DI_A was then subjected to a model identical to the true model. That is, DI_A was used to predict variation in X and Y, while X was also used to predict variation in Y. This model permits the estimation of the direct effects of DI_A on X and Y and the indirect effects of DI_A on Y through X. The unstandardized slope coefficients are presented in Figure 4.

As demonstrated below, the slope coefficients observed when estimating the direct effects of DI_A on X and Y were substantively different than the slope coefficients observed when estimating the direct effects of A (observed) on X and Y. The results suggest that moving from a 0 to a 1 on DI_A results in a 3.510 increase in X and an 8.482 increase in Y. The magnitude of the total effects of DI_A on Y through X was 12.054.

If we were to interpret these estimates using the substantive labels we developed, the results suggest that experiencing all the symptoms of severe depression at some point during the past year is associated with approximately 3 more days using substances and 8 to 12 more weeks unemployed. This interpretation is functionally different from the interpretation of the true model, providing a high degree of support for the development of an intervention to reduce the likelihood of individuals experiencing one and a half days of every symptomology over the course of a year.

[Figure 4]

5.3. Ordered Indicator

Now let’s replicate the previous process but conceptualize A as an ordered construct. In particular, we are going to conceptualize A as an ordered indicator of the frequency of experiencing severe depressive symptoms over the course of the year. Again, this conceptualization provides the ability to operationalize a measure of A using various coding schemes. Our ordered indicator is going to range from 1 to 4 (4-point scale), with higher values indicating that a case experienced severe depressive symptoms worse over the course of the year. Similar to dichotomous indicators, ordered indicators are frequently used in the social sciences to 1) measure constructs difficult to operationalize on continuous scales (e.g., Likert scale), 2) simplify the distribution of a construct or, 3) capture variation on multiple items within an ordered indicator.

A common example of the combination of continuous items into an ordered indicator is the creation of a BMI indicator. A BMI indicator is the combination of height and weight – often measured continuously – into a score which is then used to categorize individuals into five different body types: underweight, normal, overweight, obese, extremely obese.
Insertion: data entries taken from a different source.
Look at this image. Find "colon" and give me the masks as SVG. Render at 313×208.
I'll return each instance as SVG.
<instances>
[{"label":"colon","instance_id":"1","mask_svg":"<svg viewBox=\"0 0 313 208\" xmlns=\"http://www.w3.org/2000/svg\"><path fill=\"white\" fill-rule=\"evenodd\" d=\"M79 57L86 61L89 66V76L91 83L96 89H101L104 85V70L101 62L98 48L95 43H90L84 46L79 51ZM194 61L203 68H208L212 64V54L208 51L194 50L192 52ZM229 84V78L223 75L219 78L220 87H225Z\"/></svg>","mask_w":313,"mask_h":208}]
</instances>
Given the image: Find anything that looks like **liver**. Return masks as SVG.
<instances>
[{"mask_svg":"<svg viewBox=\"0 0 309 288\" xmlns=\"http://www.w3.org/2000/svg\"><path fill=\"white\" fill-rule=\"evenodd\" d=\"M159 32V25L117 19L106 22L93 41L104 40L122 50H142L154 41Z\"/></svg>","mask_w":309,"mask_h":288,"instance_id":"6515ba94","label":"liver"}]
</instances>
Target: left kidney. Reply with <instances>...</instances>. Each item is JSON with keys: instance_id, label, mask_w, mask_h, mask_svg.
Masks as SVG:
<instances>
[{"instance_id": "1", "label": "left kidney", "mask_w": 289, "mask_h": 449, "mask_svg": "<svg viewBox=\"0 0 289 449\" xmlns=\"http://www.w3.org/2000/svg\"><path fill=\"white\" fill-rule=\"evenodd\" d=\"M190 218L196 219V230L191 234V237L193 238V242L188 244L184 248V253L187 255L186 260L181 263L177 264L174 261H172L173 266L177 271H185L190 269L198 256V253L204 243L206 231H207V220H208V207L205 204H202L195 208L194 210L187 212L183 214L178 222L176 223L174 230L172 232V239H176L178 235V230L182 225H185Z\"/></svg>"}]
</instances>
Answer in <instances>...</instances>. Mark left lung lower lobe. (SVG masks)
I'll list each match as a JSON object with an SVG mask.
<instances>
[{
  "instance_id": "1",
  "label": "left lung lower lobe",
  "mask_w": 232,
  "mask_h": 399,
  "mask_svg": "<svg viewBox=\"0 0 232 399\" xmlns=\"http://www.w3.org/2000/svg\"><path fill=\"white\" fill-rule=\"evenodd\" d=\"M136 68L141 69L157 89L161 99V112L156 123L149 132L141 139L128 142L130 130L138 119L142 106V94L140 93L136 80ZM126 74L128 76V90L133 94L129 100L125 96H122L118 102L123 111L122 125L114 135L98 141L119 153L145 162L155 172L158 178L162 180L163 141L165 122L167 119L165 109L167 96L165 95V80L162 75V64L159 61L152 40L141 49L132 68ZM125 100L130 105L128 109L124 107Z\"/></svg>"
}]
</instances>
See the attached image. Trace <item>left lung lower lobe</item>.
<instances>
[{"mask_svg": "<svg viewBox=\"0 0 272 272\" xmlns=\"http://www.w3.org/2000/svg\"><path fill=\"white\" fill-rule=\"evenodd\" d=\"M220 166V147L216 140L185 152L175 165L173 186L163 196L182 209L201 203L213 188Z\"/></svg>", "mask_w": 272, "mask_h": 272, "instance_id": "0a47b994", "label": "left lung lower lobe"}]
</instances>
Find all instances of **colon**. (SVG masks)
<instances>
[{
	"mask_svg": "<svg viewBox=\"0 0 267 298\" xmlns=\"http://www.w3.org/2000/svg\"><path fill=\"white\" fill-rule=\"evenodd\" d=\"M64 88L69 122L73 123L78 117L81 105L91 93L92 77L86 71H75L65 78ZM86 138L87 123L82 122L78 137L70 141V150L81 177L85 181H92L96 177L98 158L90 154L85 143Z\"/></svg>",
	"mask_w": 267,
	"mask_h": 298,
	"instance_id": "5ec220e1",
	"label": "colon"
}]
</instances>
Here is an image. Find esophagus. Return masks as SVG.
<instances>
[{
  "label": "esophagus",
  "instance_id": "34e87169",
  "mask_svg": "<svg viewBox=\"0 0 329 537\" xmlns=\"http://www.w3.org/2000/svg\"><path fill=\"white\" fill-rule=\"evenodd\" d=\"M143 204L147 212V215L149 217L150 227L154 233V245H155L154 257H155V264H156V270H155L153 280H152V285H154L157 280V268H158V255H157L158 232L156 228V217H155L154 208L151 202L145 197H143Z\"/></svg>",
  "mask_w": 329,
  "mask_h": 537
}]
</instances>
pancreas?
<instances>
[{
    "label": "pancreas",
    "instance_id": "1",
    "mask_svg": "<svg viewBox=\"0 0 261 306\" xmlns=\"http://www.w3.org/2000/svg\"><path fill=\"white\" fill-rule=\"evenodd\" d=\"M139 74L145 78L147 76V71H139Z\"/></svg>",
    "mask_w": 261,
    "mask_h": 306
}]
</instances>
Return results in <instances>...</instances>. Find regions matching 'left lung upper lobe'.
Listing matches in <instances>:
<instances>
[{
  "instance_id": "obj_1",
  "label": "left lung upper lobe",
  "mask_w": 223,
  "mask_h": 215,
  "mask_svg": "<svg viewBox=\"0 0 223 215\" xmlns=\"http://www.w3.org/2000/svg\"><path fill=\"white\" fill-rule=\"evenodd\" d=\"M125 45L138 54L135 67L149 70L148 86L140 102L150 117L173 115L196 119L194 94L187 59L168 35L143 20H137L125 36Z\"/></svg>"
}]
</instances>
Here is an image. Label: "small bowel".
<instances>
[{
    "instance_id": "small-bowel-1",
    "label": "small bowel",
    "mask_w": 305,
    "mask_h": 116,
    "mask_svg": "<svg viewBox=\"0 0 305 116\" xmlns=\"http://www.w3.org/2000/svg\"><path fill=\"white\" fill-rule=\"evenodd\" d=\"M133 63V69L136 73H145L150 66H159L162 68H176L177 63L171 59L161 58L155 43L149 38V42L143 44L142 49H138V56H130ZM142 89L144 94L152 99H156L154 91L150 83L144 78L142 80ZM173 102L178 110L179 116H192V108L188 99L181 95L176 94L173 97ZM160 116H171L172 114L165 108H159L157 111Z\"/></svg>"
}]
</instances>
Scholars conducting research on BMI or using BMI as a control variable often introduce an ordered indicator into the model where “1” =  underweight; “2” = normal; “3” = overweight, “4” = obese; and “5” = extremely obsess.

It was decided that cases that did not experience severe symptoms of depression would receive a “0”, if a case experienced 5 or more days of at least one symptom they would receive a “1”, if a case experienced 1 or more days of every symptom they would receive a “2”, if  case experienced 10 or more days of at least one symptom they would receive a “3”, and if a case experienced 2 or more days of every symptom they would receive a “4” on the ordered indicator for A. While this coding scheme is not intuitively indicative of worse symptomology, it definitely creates a nice distribution of scores (not saying this is why I chose this coding scheme). Using the R-script below, ORD_A was created, where 3,152 cases received a “0”, 4,914 cases received a “1”, 1,247 cases received a “2”, 627 cases received a “3”, and 60 cases received a “4”

> ## Ordered Measure Creation ####
> 
> 
> DF$ORD_A<-0
> DF$ORD_A[DF$Item1>=5 |
+            DF$Item2>=5 |
+            DF$Item3>=5 |
+            DF$Item4>=5 |
+            DF$Item5>=5 |
+            DF$Item6>=5 |
+            DF$Item7>=5 |
+            DF$Item8>=5 |
+            DF$Item9>=5 |
+            DF$Item10>=5]<-1
> DF$ORD_A[DF$Item1>=1 &
+            DF$Item2>=1 &
+            DF$Item3>=1 &
+            DF$Item4>=1 &
+            DF$Item5>=1 &
+            DF$Item6>=1 &
+            DF$Item7>=1 &
+            DF$Item8>=1 &
+            DF$Item9>=1 &
+            DF$Item10>=1]<-2
> DF$ORD_A[DF$Item1>=10 |
+            DF$Item2>=10 |
+            DF$Item3>=10 |
+            DF$Item4>=10 |
+            DF$Item5>=10 |
+            DF$Item6>=10 |
+            DF$Item7>=10 |
+            DF$Item8>=10 |
+            DF$Item9>=10 |
+            DF$Item10>=10]<-3
> DF$ORD_A[DF$Item1>=2 &
+            DF$Item2>=2 &
+            DF$Item3>=2 &
+            DF$Item4>=2 &
+            DF$Item5>=2 &
+            DF$Item6>=2 &
+            DF$Item7>=2 &
+            DF$Item8>=2 &
+            DF$Item9>=2 &
+            DF$Item10>=2]<-4
> table(DF$ORD_A)

   0    1    2    3    4 
3152 4914 1247  627   60 
> 
> 
> ## Ordered Model ####
> 
> F1<-'
+ X~a*ORD_A
+ Y~b*ORD_A+c*X
+ 
+ # Indirect Effects 
+ ac:=(a*c)
+ # Total Effects
+ abc:=b+(a*c)
+ 
+ '
> 
> M1<-sem(F1,data=DF, estimator = "ML")
> SM1<-summary(M1, fit.measures= TRUE, standardized = TRUE, ci = TRUE, rsquare = T)
>

Similar to the dichotomous indicator, the ordered indicator of A was subjected to a model identical to the true model. The unstandardized effects are presented in Figure 5. The results of the model suggested that a 1-point increase on ORD_A (with a maximum of a 4-point increase) directly results in a 1.363 increase in X and a 2.793 increase in Y. Moreover, the model estimates suggest that a 1-point increase on ORD_A was indirectly associated with a 1.381 increase in Y and a total effect of 4.174.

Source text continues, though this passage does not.